Exercise description
In the records below, some lines contain "Juventus"; state the number of such lines and nothing else.

[Items from a data source]

_ _ _ _ _

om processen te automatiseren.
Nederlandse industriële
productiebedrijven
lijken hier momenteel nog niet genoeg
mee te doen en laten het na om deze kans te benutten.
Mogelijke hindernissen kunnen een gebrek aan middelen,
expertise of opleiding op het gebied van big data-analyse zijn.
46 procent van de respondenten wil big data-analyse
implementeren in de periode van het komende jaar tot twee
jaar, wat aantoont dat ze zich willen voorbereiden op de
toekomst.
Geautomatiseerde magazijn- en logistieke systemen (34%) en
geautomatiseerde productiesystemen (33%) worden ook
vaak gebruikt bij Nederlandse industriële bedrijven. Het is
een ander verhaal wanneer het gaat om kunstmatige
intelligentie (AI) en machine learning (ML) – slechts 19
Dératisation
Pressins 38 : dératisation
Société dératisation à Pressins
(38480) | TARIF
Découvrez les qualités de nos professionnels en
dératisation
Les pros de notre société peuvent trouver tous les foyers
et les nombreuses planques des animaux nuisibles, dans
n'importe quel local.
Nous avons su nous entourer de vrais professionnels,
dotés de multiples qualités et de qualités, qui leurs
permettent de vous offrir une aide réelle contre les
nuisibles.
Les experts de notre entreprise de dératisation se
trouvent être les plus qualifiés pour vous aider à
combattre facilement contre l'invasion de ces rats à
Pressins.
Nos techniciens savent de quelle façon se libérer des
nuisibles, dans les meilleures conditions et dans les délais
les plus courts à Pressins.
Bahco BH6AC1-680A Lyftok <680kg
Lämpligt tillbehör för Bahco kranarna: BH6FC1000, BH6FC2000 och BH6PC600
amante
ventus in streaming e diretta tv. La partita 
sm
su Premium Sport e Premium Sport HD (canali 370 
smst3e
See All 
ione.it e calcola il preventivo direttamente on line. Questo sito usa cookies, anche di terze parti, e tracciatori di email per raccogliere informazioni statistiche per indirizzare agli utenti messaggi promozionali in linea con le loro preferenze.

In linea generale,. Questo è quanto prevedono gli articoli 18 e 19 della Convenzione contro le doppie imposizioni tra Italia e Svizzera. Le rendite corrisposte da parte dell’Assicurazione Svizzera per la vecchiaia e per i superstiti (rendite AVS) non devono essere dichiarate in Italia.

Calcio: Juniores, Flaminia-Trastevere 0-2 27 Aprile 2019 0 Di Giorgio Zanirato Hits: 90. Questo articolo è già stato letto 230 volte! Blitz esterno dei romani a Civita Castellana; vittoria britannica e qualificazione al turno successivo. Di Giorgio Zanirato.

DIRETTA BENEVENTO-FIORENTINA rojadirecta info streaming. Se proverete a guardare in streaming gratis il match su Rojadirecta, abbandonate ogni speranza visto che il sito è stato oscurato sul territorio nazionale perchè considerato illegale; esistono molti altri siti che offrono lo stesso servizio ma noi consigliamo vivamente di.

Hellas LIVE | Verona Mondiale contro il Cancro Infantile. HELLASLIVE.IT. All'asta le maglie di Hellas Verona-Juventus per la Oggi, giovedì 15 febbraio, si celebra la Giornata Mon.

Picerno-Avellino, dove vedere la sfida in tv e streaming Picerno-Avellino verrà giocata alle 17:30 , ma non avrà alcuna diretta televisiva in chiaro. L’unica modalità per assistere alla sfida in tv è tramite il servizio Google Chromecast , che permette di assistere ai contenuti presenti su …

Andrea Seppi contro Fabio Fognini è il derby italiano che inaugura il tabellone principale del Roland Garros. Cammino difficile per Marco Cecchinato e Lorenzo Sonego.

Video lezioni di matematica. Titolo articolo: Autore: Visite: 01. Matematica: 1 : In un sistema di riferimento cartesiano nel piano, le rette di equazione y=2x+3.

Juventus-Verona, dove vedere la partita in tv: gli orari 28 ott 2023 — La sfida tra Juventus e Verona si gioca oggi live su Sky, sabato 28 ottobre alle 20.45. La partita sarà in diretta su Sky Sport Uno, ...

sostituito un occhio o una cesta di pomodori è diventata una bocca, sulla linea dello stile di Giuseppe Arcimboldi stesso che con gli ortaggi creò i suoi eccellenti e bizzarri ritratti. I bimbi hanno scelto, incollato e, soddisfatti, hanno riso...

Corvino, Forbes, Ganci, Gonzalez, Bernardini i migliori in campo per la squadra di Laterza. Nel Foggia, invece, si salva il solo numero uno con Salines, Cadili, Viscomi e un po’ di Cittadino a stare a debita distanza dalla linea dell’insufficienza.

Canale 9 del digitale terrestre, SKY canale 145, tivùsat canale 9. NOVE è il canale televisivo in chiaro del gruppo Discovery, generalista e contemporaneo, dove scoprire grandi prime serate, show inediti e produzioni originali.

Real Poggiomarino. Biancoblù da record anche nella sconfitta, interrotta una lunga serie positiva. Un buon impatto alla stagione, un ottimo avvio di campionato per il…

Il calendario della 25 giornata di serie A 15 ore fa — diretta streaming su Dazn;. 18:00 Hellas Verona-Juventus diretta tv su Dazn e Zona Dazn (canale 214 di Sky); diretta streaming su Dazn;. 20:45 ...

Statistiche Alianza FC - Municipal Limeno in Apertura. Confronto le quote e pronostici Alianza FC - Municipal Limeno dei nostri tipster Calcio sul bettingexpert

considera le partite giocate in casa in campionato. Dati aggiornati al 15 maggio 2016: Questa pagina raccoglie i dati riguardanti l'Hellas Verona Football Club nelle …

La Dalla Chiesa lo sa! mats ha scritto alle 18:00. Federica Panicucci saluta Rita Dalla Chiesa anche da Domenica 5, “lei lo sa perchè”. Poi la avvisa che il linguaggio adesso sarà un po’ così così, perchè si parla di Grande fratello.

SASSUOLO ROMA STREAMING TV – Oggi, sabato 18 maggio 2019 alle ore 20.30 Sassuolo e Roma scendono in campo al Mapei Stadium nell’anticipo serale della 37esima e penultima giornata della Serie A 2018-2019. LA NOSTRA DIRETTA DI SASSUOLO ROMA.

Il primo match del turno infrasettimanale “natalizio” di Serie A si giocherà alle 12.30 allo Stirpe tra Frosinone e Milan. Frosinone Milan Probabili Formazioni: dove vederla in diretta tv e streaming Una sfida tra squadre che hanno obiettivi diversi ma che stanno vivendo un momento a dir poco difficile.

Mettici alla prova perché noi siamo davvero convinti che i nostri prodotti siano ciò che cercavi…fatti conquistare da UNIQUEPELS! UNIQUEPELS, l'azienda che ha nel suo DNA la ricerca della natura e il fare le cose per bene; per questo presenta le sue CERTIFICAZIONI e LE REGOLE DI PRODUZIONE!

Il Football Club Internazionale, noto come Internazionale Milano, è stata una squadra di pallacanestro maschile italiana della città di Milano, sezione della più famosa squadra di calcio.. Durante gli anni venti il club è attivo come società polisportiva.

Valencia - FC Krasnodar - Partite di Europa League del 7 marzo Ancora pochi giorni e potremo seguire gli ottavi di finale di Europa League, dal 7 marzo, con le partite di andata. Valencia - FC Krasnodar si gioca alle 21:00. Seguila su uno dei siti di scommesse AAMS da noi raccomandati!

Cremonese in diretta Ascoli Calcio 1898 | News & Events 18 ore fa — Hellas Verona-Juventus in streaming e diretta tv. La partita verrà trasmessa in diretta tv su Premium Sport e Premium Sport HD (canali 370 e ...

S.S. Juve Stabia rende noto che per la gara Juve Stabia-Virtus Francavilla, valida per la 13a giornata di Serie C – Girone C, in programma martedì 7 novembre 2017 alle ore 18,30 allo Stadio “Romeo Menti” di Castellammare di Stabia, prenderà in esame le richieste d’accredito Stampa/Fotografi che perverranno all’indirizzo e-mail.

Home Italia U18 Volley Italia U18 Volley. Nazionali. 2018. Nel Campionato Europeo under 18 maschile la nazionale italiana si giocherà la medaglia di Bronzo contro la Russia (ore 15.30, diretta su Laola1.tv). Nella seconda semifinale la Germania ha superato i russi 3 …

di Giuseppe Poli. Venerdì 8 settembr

_ _ _ _ _

Response to this exercise
4